▸ Data for analysis
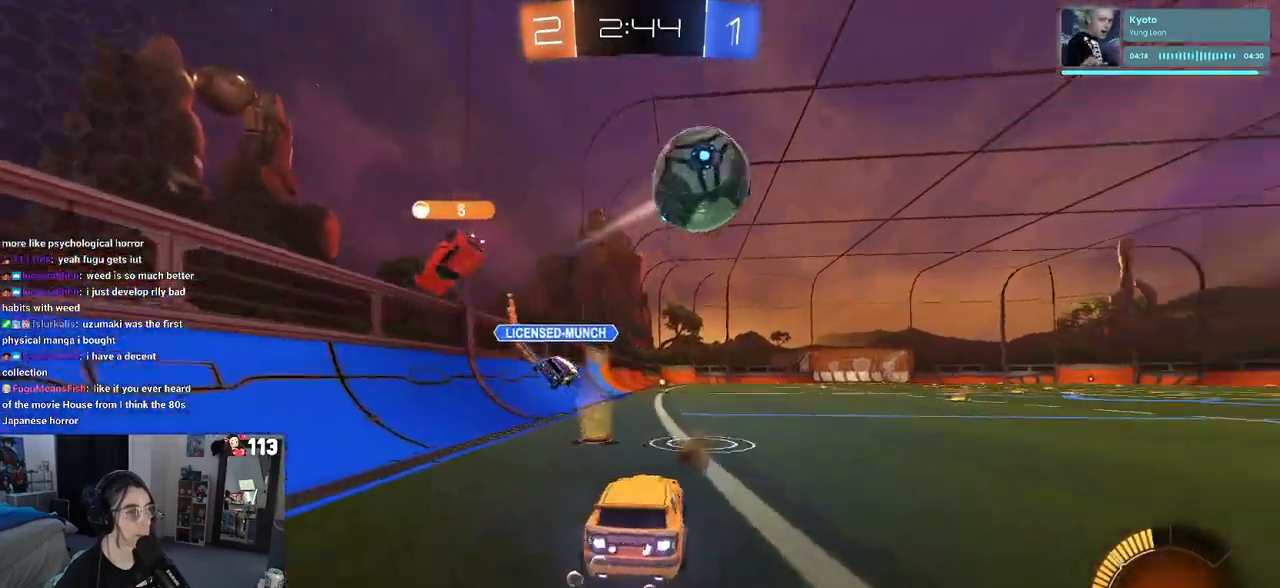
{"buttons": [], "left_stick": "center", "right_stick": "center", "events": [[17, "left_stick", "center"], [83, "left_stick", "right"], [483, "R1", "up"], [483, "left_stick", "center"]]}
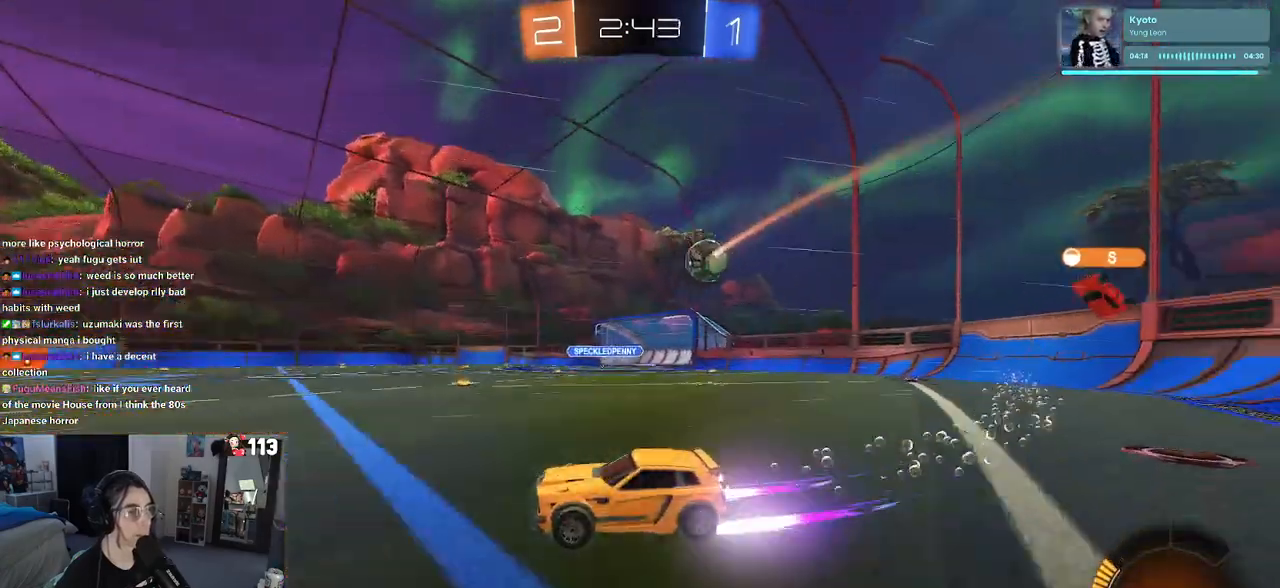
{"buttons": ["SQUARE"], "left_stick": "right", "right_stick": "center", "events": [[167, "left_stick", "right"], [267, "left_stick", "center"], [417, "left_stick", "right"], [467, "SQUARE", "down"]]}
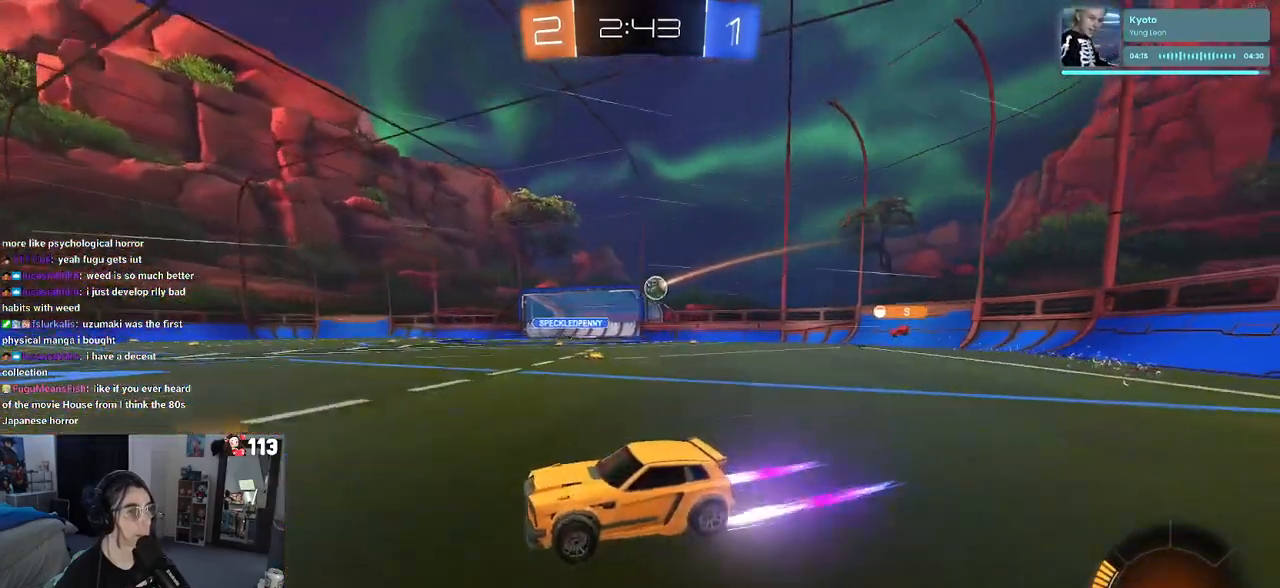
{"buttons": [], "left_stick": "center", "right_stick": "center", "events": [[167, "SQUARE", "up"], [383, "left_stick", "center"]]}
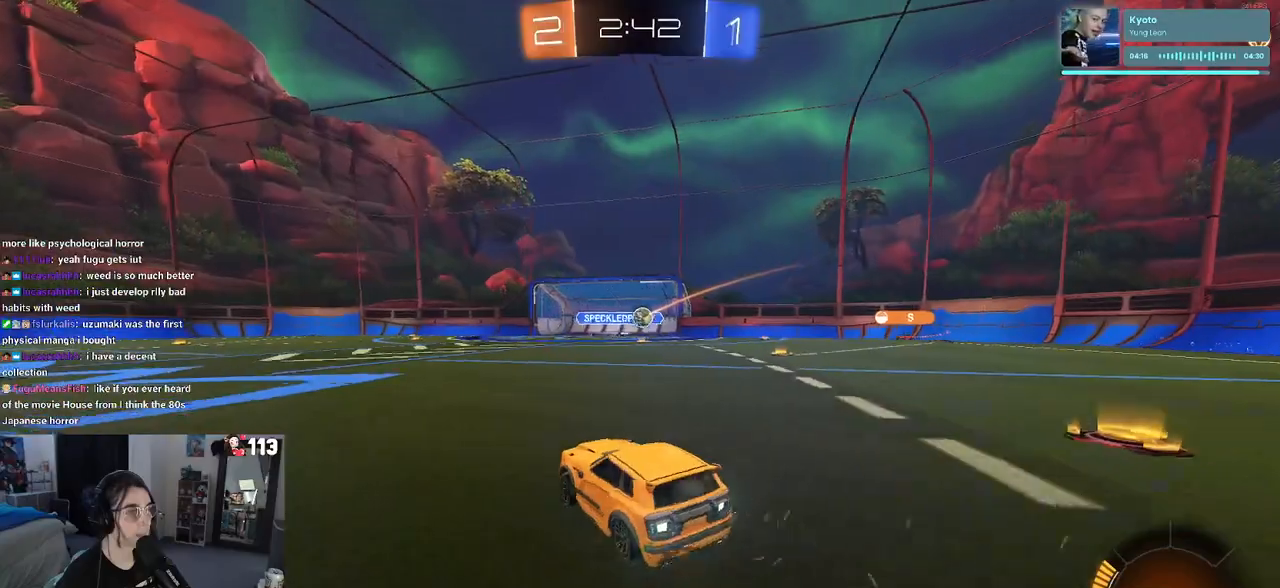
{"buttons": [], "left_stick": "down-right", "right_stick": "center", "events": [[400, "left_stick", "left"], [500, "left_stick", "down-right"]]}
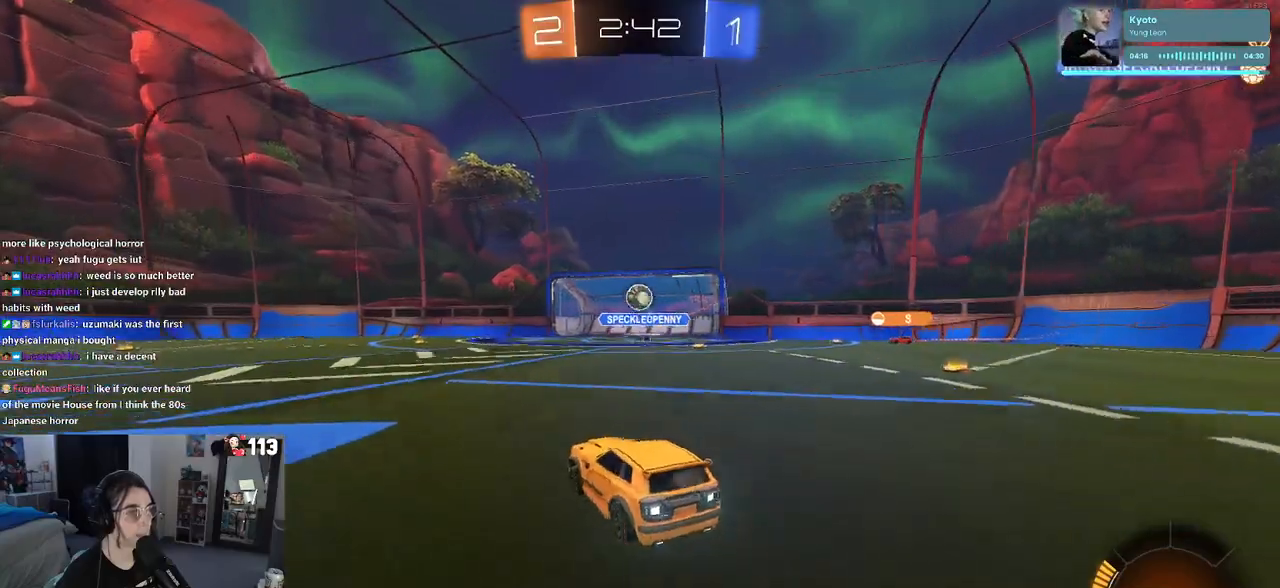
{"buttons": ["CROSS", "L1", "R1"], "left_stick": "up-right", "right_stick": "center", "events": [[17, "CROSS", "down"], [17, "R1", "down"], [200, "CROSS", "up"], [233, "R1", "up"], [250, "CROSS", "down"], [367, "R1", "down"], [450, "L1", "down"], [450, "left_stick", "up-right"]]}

▸ To do
Wherever the string "SQUARE" is found in the listing above, copy the line that contains it.

▸ Expected answer
{"buttons": ["SQUARE"], "left_stick": "right", "right_stick": "center", "events": [[167, "left_stick", "right"], [267, "left_stick", "center"], [417, "left_stick", "right"], [467, "SQUARE", "down"]]}
{"buttons": [], "left_stick": "center", "right_stick": "center", "events": [[167, "SQUARE", "up"], [383, "left_stick", "center"]]}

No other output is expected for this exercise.